### Job item
Write out an exact copy of the line with "clinic@bodycrafters.ca" and of each line after it, through the end of the records below.
───── Data section ─────
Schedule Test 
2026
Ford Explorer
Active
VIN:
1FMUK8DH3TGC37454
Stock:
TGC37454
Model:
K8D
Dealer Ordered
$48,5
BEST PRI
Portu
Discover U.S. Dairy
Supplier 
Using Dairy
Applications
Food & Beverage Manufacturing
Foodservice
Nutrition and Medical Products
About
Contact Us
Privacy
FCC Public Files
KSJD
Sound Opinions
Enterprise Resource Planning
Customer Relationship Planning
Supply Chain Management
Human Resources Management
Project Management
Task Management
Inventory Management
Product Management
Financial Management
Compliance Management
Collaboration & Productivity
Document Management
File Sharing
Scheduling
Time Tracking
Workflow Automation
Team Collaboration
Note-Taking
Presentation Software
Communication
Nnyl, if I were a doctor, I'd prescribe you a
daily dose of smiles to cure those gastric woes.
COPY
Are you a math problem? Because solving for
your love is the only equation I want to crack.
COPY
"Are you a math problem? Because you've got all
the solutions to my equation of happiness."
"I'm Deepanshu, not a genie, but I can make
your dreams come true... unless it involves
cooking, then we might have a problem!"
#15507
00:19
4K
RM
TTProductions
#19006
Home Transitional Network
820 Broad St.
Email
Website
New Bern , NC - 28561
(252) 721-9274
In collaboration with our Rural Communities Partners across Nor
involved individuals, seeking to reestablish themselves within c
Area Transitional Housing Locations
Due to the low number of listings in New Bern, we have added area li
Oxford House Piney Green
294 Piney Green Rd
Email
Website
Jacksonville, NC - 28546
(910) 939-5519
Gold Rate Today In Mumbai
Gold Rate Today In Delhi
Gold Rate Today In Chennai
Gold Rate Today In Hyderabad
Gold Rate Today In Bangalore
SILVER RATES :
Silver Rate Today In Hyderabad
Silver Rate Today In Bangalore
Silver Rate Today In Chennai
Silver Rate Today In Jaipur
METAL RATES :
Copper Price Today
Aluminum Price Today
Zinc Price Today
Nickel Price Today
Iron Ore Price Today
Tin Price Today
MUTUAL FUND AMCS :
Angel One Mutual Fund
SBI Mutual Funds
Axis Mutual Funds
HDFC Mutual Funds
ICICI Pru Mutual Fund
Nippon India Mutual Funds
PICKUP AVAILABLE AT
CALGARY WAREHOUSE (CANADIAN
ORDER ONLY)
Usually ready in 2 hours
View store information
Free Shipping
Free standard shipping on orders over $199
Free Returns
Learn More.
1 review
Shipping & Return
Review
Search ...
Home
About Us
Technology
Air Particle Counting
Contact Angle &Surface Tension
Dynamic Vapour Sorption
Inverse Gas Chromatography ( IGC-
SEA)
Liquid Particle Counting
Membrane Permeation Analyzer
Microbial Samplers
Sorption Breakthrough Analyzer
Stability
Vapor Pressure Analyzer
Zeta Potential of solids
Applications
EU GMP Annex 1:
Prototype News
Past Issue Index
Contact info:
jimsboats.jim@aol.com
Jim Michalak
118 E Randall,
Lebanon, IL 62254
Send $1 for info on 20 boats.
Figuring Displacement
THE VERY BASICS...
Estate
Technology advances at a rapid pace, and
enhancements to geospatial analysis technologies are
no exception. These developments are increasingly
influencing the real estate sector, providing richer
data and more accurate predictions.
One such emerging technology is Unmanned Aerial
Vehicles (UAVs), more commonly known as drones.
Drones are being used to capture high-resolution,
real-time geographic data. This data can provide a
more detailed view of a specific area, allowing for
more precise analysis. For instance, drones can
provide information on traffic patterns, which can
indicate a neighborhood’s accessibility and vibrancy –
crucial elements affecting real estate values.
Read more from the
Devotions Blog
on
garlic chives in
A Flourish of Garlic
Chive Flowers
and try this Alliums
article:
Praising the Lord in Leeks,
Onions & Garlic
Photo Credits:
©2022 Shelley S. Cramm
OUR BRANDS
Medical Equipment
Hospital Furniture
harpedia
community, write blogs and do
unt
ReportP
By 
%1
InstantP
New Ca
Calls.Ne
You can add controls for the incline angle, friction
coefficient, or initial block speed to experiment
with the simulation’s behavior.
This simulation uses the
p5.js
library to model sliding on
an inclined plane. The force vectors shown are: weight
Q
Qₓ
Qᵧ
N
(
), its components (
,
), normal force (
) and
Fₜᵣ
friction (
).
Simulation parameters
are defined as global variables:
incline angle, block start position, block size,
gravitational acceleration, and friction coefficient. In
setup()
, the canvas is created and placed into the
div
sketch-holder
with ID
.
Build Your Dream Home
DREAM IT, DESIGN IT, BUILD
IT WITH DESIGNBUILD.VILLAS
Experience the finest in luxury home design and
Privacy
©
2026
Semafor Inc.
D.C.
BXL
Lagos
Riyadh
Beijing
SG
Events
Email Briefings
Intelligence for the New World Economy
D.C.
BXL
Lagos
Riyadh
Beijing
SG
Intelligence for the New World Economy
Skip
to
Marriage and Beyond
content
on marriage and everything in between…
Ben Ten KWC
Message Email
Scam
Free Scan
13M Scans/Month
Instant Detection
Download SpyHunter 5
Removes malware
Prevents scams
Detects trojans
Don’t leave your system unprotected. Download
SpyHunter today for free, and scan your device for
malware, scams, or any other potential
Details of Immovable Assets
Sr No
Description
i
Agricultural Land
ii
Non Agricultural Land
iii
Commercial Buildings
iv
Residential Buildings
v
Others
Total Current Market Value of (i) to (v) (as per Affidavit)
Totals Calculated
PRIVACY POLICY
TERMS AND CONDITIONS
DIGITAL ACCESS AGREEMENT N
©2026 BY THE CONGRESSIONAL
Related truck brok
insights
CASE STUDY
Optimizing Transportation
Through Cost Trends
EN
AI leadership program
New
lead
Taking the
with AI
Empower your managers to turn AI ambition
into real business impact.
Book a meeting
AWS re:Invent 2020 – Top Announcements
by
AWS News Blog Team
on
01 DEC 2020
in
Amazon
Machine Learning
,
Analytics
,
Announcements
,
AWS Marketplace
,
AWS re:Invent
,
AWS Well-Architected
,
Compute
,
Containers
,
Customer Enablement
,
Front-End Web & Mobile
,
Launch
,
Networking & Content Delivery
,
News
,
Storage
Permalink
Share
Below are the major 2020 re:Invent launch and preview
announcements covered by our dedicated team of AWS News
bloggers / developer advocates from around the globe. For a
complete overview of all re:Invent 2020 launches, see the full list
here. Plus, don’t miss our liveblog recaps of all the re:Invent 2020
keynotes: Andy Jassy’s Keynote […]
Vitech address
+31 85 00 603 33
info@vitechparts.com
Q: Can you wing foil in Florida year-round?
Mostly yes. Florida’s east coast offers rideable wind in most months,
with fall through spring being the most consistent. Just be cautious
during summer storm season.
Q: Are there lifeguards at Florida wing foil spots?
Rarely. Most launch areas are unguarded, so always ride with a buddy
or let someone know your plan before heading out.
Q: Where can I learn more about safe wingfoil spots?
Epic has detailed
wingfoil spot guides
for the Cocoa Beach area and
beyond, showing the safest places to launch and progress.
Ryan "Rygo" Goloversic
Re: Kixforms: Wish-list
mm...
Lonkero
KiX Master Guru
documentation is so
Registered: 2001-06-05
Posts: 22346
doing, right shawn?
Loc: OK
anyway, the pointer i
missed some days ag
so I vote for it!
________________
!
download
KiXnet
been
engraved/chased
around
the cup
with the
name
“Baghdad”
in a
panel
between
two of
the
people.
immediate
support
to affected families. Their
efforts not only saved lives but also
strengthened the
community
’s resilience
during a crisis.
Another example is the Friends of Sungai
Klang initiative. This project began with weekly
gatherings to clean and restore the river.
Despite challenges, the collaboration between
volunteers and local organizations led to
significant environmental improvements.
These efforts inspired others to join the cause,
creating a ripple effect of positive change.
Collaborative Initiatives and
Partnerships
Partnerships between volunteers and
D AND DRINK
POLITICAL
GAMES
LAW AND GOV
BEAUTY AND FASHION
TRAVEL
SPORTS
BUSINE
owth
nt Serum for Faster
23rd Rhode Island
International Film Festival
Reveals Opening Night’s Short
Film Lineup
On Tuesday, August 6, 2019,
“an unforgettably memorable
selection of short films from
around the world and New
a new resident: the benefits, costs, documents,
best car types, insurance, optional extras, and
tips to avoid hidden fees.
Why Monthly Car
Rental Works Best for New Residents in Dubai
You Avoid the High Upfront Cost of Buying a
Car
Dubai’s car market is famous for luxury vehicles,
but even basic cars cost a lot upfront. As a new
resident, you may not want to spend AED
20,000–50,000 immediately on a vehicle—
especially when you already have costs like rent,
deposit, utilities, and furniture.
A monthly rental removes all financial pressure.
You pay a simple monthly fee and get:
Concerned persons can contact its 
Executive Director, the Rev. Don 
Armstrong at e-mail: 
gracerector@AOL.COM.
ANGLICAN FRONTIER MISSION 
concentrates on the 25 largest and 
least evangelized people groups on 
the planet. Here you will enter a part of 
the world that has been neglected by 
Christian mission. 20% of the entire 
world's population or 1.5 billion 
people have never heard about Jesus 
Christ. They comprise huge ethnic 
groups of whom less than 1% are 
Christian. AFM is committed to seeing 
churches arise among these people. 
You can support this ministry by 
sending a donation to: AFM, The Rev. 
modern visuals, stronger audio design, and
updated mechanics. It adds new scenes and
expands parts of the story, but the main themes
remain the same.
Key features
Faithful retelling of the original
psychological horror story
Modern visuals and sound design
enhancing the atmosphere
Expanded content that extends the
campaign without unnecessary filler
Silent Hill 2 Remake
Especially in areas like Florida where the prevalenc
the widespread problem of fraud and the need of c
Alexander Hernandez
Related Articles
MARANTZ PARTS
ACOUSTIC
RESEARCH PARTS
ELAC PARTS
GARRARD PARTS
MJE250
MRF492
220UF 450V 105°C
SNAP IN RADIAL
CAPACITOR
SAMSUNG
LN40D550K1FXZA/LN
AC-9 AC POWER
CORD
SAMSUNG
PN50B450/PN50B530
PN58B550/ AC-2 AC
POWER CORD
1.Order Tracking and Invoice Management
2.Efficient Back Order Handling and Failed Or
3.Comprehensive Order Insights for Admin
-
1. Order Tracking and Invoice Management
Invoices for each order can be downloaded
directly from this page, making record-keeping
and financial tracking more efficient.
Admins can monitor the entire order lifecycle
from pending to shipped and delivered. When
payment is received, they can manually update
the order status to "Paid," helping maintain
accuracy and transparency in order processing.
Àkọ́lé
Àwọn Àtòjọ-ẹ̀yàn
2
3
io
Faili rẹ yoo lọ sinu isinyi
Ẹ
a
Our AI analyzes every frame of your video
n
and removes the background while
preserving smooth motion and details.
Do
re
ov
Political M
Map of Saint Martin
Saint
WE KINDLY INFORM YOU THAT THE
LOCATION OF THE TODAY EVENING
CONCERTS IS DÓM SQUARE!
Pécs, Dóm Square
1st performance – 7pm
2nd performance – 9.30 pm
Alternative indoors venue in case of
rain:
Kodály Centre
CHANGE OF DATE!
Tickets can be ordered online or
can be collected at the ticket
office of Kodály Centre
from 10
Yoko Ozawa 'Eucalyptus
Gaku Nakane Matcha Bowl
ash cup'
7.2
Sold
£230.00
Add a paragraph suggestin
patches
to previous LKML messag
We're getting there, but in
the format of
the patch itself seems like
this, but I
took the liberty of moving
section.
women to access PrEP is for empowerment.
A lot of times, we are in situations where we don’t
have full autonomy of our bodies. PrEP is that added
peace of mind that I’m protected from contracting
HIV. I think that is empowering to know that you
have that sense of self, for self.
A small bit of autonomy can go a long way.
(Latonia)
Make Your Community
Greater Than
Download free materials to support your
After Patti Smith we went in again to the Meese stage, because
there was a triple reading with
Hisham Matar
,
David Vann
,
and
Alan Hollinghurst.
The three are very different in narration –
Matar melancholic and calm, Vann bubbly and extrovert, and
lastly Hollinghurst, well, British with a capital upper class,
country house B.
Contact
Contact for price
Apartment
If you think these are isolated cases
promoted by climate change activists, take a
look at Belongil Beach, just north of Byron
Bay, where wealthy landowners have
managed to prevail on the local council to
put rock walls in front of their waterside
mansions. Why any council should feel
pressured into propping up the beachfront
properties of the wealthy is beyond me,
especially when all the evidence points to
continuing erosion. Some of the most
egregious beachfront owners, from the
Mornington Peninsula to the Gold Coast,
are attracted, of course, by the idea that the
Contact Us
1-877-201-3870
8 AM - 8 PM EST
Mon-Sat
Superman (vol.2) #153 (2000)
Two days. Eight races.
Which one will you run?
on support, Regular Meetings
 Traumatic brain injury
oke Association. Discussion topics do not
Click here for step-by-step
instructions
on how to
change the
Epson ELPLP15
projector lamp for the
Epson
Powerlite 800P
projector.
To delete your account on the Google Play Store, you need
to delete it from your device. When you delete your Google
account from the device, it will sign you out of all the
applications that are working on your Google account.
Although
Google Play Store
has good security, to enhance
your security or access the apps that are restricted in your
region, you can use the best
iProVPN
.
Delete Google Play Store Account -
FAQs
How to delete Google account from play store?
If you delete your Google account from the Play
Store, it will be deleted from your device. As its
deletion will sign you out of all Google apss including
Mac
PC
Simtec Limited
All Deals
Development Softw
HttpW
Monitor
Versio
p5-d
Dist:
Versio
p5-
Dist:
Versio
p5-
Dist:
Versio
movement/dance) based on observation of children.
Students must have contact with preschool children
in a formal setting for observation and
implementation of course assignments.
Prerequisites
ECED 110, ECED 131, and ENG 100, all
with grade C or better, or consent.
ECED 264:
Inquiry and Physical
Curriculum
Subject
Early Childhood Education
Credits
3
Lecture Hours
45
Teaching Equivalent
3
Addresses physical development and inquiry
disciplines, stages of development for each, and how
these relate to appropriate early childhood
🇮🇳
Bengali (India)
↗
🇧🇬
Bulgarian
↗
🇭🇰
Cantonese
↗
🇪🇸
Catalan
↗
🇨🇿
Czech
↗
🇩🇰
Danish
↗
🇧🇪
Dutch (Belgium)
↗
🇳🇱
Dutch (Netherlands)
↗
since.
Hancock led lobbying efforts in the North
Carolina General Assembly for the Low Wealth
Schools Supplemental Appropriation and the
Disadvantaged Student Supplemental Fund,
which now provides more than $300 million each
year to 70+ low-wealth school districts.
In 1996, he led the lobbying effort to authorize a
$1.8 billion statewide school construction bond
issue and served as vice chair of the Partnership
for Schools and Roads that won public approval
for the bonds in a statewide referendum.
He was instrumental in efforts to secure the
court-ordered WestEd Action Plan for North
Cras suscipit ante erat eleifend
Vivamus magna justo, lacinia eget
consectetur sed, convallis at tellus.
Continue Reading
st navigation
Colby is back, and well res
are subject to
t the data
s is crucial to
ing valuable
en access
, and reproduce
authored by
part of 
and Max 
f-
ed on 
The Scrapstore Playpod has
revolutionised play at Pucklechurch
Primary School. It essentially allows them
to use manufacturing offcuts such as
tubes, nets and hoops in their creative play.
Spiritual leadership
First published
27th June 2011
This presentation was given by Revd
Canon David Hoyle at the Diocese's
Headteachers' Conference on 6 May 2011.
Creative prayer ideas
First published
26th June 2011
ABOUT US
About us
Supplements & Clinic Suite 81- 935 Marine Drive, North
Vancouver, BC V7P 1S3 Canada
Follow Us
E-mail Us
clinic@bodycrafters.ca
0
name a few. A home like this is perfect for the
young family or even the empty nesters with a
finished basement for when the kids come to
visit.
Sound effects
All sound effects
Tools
─────
### Exercise output
clinic@bodycrafters.ca
0
name a few. A home like this is perfect for the
young family or even the empty nesters with a
finished basement for when the kids come to
visit.
Sound effects
All sound effects
Tools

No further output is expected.